**WHAT YOU WILL DO**.
Where a picture appears, leave it out, and transcribe all the lines below exactly.

**RECORD EXCERPTS**.
*****

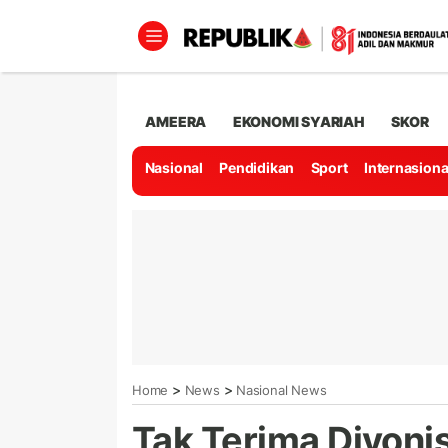
AMEERA
EKONOMI SYARIAH
SKOR
Nasional
Pendidikan
Sport
Internasiona
>
>
Home
News
Nasional News
Tak Terima Divonis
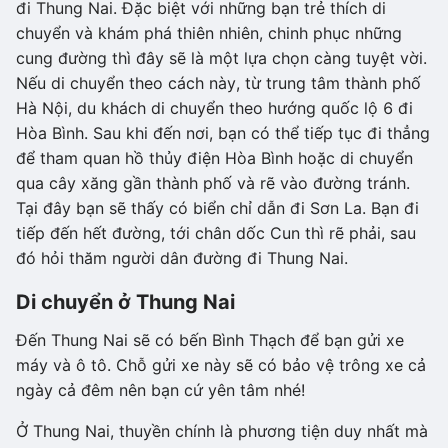
đi Thung Nai. Đặc biệt với những bạn trẻ thích di
chuyển và khám phá thiên nhiên, chinh phục những
cung đường thì đây sẽ là một lựa chọn càng tuyệt vời.
Nếu di chuyển theo cách này, từ trung tâm thành phố
Hà Nội, du khách di chuyển theo hướng quốc lộ 6 đi
Hòa Bình. Sau khi đến nơi, bạn có thể tiếp tục đi thẳng
để tham quan hồ thủy điện Hòa Bình hoặc di chuyển
qua cây xăng gần thành phố và rẽ vào đường tránh.
Tại đây bạn sẽ thấy có biển chỉ dẫn đi Sơn La. Bạn đi
tiếp đến hết đường, tới chân dốc Cun thì rẽ phải, sau
đó hỏi thăm người dân đường đi Thung Nai.
Di chuyển ở Thung Nai
Đến Thung Nai sẽ có bến Bình Thạch để bạn gửi xe
máy và ô tô. Chỗ gửi xe này sẽ có bảo vệ trông xe cả
ngày cả đêm nên bạn cứ yên tâm nhé!
Ở Thung Nai, thuyền chính là phương tiện duy nhất mà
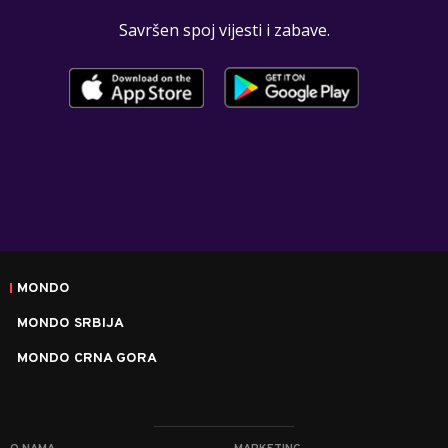
Savršen spoj vijesti i zabave.
MONDO
MONDO SRBIJA
MONDO CRNA GORA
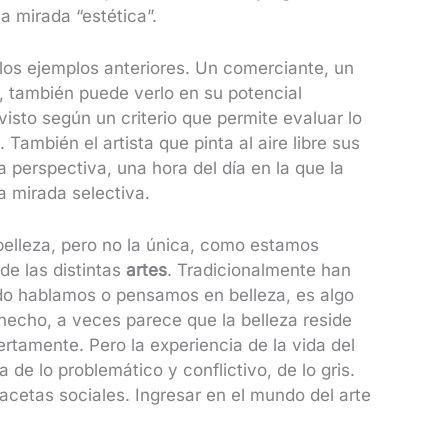
na mirada “estética”.
los ejemplos anteriores. Un comerciante, un
je, también puede verlo en su potencial
 visto según un criterio que permite evaluar lo
También el artista que pinta al aire libre sus
perspectiva, una hora del día en la que la
a mirada selectiva.
belleza, pero no la única, como estamos
de las distintas
artes
. Tradicionalmente han
do hablamos o pensamos en belleza, es algo
echo, a veces parece que la belleza reside
iertamente. Pero la experiencia de la vida del
de lo problemático y conflictivo, de lo gris.
etas sociales. Ingresar en el mundo del arte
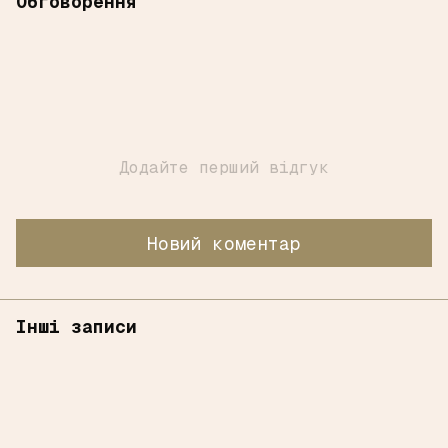
Обговорення
Додайте перший відгук
Новий коментар
Інші записи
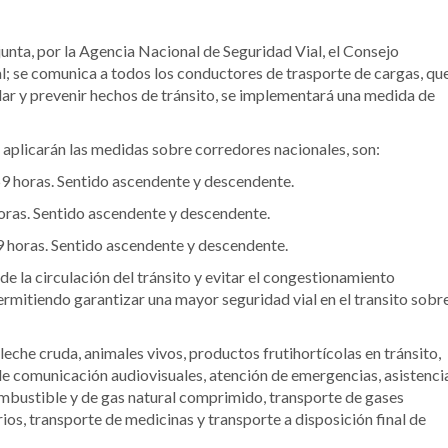
nta, por la Agencia Nacional de Seguridad Vial, el Consejo
; se comunica a todos los conductores de trasporte de cargas, qu
ular y prevenir hechos de tránsito, se implementará una medida de
e aplicarán las medidas sobre corredores nacionales, son:
59 horas. Sentido ascendente y descendente.
horas. Sentido ascendente y descendente.
9 horas. Sentido ascendente y descendente.
o de la circulación del tránsito y evitar el congestionamiento
 permitiendo garantizar una mayor seguridad vial en el transito sobr
che cruda, animales vivos, productos frutihortícolas en tránsito,
de comunicación audiovisuales, atención de emergencias, asistenci
combustible y de gas natural comprimido, transporte de gases
ios, transporte de medicinas y transporte a disposición final de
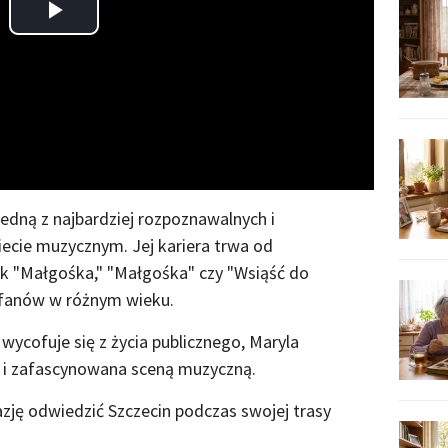
Play
Video
jedną z najbardziej rozpoznawalnych i
ecie muzycznym. Jej kariera trwa od
e jak "Małgośka," "Małgośka" czy "Wsiąść do
z fanów w różnym wieku.
wycofuje się z życia publicznego, Maryla
 i zafascynowana sceną muzyczną.
zję odwiedzić Szczecin podczas swojej trasy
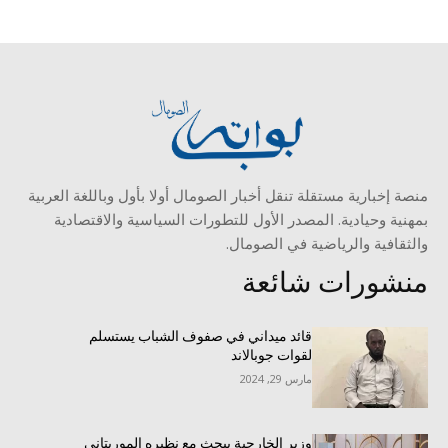
منصة إخبارية مستقلة تنقل أخبار الصومال أولا بأول وباللغة العربية
بمهنية وحيادية. المصدر الأول للتطورات السياسية والاقتصادية
والثقافية والرياضية في الصومال.
منشورات شائعة
قائد ميداني في صفوف الشباب يستسلم
لقوات جوبالاند
مارس 29, 2024
وزير الخارجية يبحث مع نظيره الموريتاني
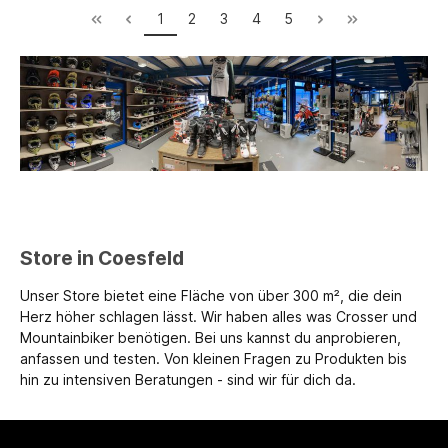
1
2
3
4
5
Store in Coesfeld
Unser Store bietet eine Fläche von über 300 m², die dein
Herz höher schlagen lässt. Wir haben alles was Crosser und
Mountainbiker benötigen. Bei uns kannst du anprobieren,
anfassen und testen. Von kleinen Fragen zu Produkten bis
hin zu intensiven Beratungen - sind wir für dich da.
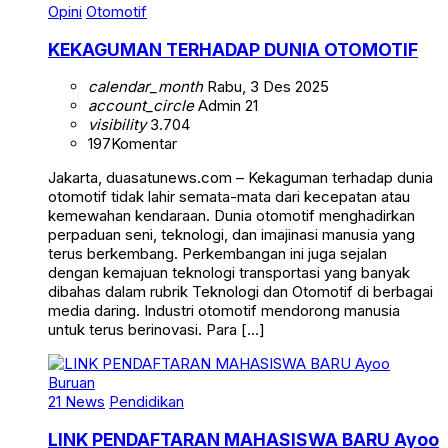
Opini
Otomotif
KEKAGUMAN TERHADAP DUNIA OTOMOTIF
calendar_month
Rabu, 3 Des 2025
account_circle
Admin 21
visibility
3.704
197
Komentar
Jakarta, duasatunews.com – Kekaguman terhadap dunia
otomotif tidak lahir semata-mata dari kecepatan atau
kemewahan kendaraan. Dunia otomotif menghadirkan
perpaduan seni, teknologi, dan imajinasi manusia yang
terus berkembang. Perkembangan ini juga sejalan
dengan kemajuan teknologi transportasi yang banyak
dibahas dalam rubrik Teknologi dan Otomotif di berbagai
media daring. Industri otomotif mendorong manusia
untuk terus berinovasi. Para […]
21 News
Pendidikan
LINK PENDAFTARAN MAHASISWA BARU Ayoo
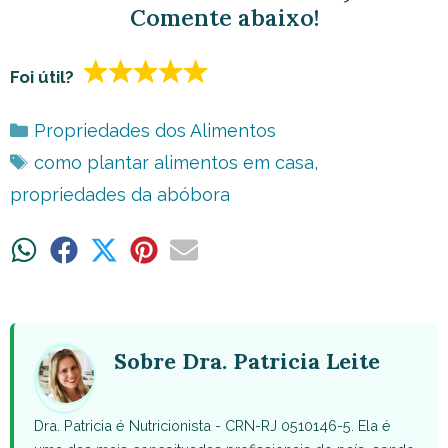
Comente abaixo!
Foi útil?
Categorias
Propriedades dos Alimentos
Tags
como plantar alimentos em casa
,
propriedades da abóbora
Share
Share
Share
Share
Share
on
on
on
on
on
WhatsApp
Facebook
X
Pinterest
Email
(Twitter)
Sobre Dra. Patricia Leite
Dra. Patricia é Nutricionista - CRN-RJ 0510146-5. Ela é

*****

**EXERCISE OUTPUT**.
AMEERA
EKONOMI SYARIAH
SKOR
Nasional
Pendidikan
Sport
Internasiona
>
>
Home
News
Nasional News
Tak Terima Divonis
đi Thung Nai. Đặc biệt với những bạn trẻ thích di
chuyển và khám phá thiên nhiên, chinh phục những
cung đường thì đây sẽ là một lựa chọn càng tuyệt vời.
Nếu di chuyển theo cách này, từ trung tâm thành phố
Hà Nội, du khách di chuyển theo hướng quốc lộ 6 đi
Hòa Bình. Sau khi đến nơi, bạn có thể tiếp tục đi thẳng
để tham quan hồ thủy điện Hòa Bình hoặc di chuyển
qua cây xăng gần thành phố và rẽ vào đường tránh.
Tại đây bạn sẽ thấy có biển chỉ dẫn đi Sơn La. Bạn đi
tiếp đến hết đường, tới chân dốc Cun thì rẽ phải, sau
đó hỏi thăm người dân đường đi Thung Nai.
Di chuyển ở Thung Nai
Đến Thung Nai sẽ có bến Bình Thạch để bạn gửi xe
máy và ô tô. Chỗ gửi xe này sẽ có bảo vệ trông xe cả
ngày cả đêm nên bạn cứ yên tâm nhé!
Ở Thung Nai, thuyền chính là phương tiện duy nhất mà
Savršen spoj vijesti i zabave.
MONDO
MONDO SRBIJA
MONDO CRNA GORA
na mirada “estética”.
los ejemplos anteriores. Un comerciante, un
je, también puede verlo en su potencial
 visto según un criterio que permite evaluar lo
También el artista que pinta al aire libre sus
perspectiva, una hora del día en la que la
a mirada selectiva.
belleza, pero no la única, como estamos
de las distintas
artes
. Tradicionalmente han
do hablamos o pensamos en belleza, es algo
echo, a veces parece que la belleza reside
iertamente. Pero la experiencia de la vida del
de lo problemático y conflictivo, de lo gris.
etas sociales. Ingresar en el mundo del arte
Обговорення
Додайте перший відгук
Новий коментар
Інші записи
nta, por la Agencia Nacional de Seguridad Vial, el Consejo
; se comunica a todos los conductores de trasporte de cargas, qu
ular y prevenir hechos de tránsito, se implementará una medida de
e aplicarán las medidas sobre corredores nacionales, son:
59 horas. Sentido ascendente y descendente.
horas. Sentido ascendente y descendente.
9 horas. Sentido ascendente y descendente.
o de la circulación del tránsito y evitar el congestionamiento
 permitiendo garantizar una mayor seguridad vial en el transito sobr
che cruda, animales vivos, productos frutihortícolas en tránsito,
de comunicación audiovisuales, atención de emergencias, asistenci
combustible y de gas natural comprimido, transporte de gases
ios, transporte de medicinas y transporte a disposición final de
Play
Video
jedną z najbardziej rozpoznawalnych i
ecie muzycznym. Jej kariera trwa od
e jak "Małgośka," "Małgośka" czy "Wsiąść do
z fanów w różnym wieku.
wycofuje się z życia publicznego, Maryla
 i zafascynowana sceną muzyczną.
zję odwiedzić Szczecin podczas swojej trasy
منصة إخبارية مستقلة تنقل أخبار الصومال أولا بأول وباللغة العربية
بمهنية وحيادية. المصدر الأول للتطورات السياسية والاقتصادية
والثقافية والرياضية في الصومال.
منشورات شائعة
قائد ميداني في صفوف الشباب يستسلم
لقوات جوبالاند
مارس 29, 2024
وزير الخارجية يبحث مع نظيره الموريتاني
1
2
3
4
5
Store in Coesfeld
Unser Store bietet eine Fläche von über 300 m², die dein
Herz höher schlagen lässt. Wir haben alles was Crosser und
Mountainbiker benötigen. Bei uns kannst du anprobieren,
anfassen und testen. Von kleinen Fragen zu Produkten bis
hin zu intensiven Beratungen - sind wir für dich da.
Opini
Otomotif
KEKAGUMAN TERHADAP DUNIA OTOMOTIF
calendar_month
Rabu, 3 Des 2025
account_circle
Admin 21
visibility
3.704
197
Komentar
Jakarta, duasatunews.com – Kekaguman terhadap dunia
otomotif tidak lahir semata-mata dari kecepatan atau
kemewahan kendaraan. Dunia otomotif menghadirkan
perpaduan seni, teknologi, dan imajinasi manusia yang
terus berkembang. Perkembangan ini juga sejalan
dengan kemajuan teknologi transportasi yang banyak
dibahas dalam rubrik Teknologi dan Otomotif di berbagai
media daring. Industri otomotif mendorong manusia
untuk terus berinovasi. Para […]
21 News
Pendidikan
LINK PENDAFTARAN MAHASISWA BARU Ayoo
Comente abaixo!
Foi útil?
Categorias
Propriedades dos Alimentos
Tags
como plantar alimentos em casa
,
propriedades da abóbora
Share
Share
Share
Share
Share
on
on
on
on
on
WhatsApp
Facebook
X
Pinterest
Email
(Twitter)
Sobre Dra. Patricia Leite
Dra. Patricia é Nutricionista - CRN-RJ 0510146-5. Ela é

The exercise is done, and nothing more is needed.